I think in anything that is really relevant and emotional art, there is some kind of a mirror that people experience. I don't think that you can recognize a feeling from something that you look at unless it's part of yourself, and so when someone is willing to take on the sadness, the irony, the ugliness and the beauty in the kind of way that Gottfried Helnwein does.
I remember when Ramsey Clark said that the poets were the unacknowledged legislatures. And certainly they are. Great art has an undeniable truth. It lets each individual adapt their own experience to that truth but it doesn't let you walk away from it. Somehow, with every great work of art, there is a step in the evolution of man, and I'm not embarrassed to consider it that way. Especially not on the level that Helnwein operates on.

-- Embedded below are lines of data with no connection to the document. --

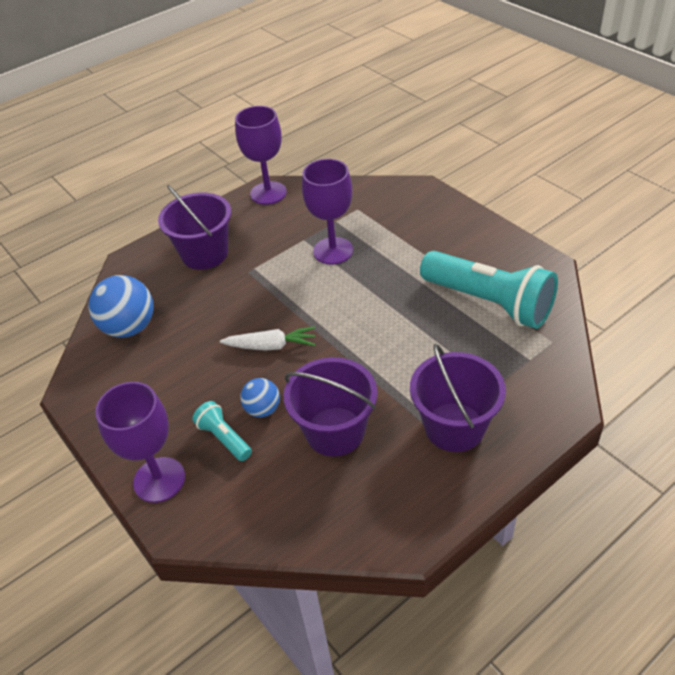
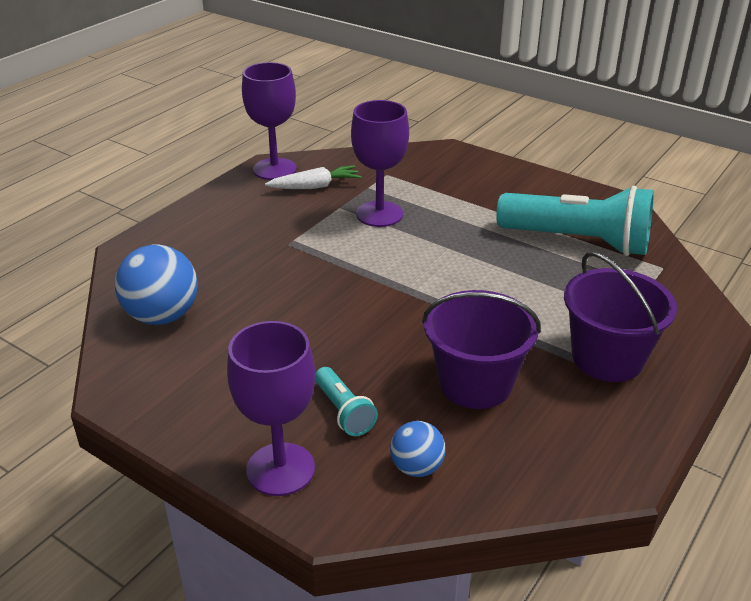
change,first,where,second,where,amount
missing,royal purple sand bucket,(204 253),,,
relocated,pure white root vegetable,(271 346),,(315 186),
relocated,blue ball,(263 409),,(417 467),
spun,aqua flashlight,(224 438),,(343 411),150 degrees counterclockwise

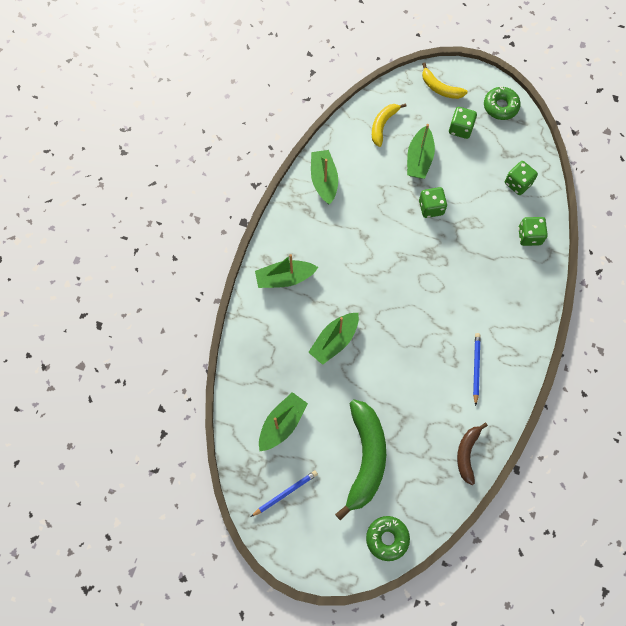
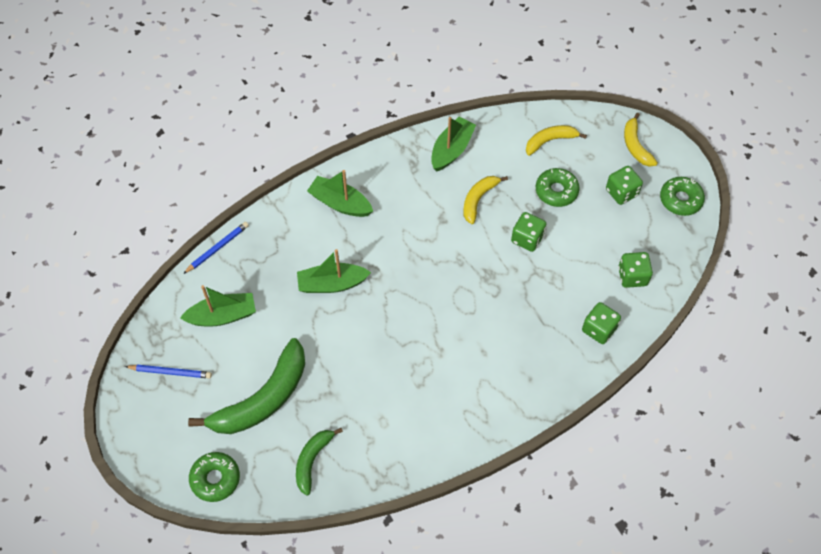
change,first,where,second,where,amount
exchanged,emerald sailboat,(419 159),emerald glazed donut,(556 191),
relocated,blue lead pencil,(476 368),,(217 248),
missing,brown banana fruit,(467 453),,,
appeared,,,golden banana fruit,(478 200),
appeared,,,emerald banana fruit,(312 460),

Not all of Gottfried's work is on a canvas.
A lot of it is the way he's approached life. And it doesn't take someone knowing him to know that. You take one look at the paintings and you say "this guy has been around." You can't sit in a closet - and create this. This level of work is earned.
I've made it a conscious effort to not analyze anything I love too much. And I love this art, and for me part of the reason is a professional reason - for me as somebody who aspires to creativity myself. When you find someone in the arts, whether it's in your medium or in another medium, that raises the bar for you, that reinvigorates your own pursuit of affecting people and out of a sharing what you count on as some kind of a common chord in us. Whether it's through imagery, words or sounds.
As an artist my strongest reaction to Helnwein's work is that it challenges me to be better at what I do. There are very few people that achieve utter excellence in what they do, - and I think that Gottfried Helnwein is certainly one of those people.
It has been described that the artist's place on the planet is to be the canary that's sent down into the coal-mine to sniff out whether the air down there is poisonous. And if the canary comes up alive we can all go there. It takes a particular canary to sniff that out, and I think Gottfried keeps coming back up to the surface no matter how poisonous the air and that gives us a lot of belief in our own ability to do it and to reconcile things.
A close examination of his work exposes the deep insight and generosity that lives in his heart, mind, and hand. I could go on, adding my own speculative or theoretical perspective on his work, but my memory of my own experience, first traveling the pages of that book, is precious enough that a better choice would be to step aside and not trespass as you take your own journey through this great artist’s work.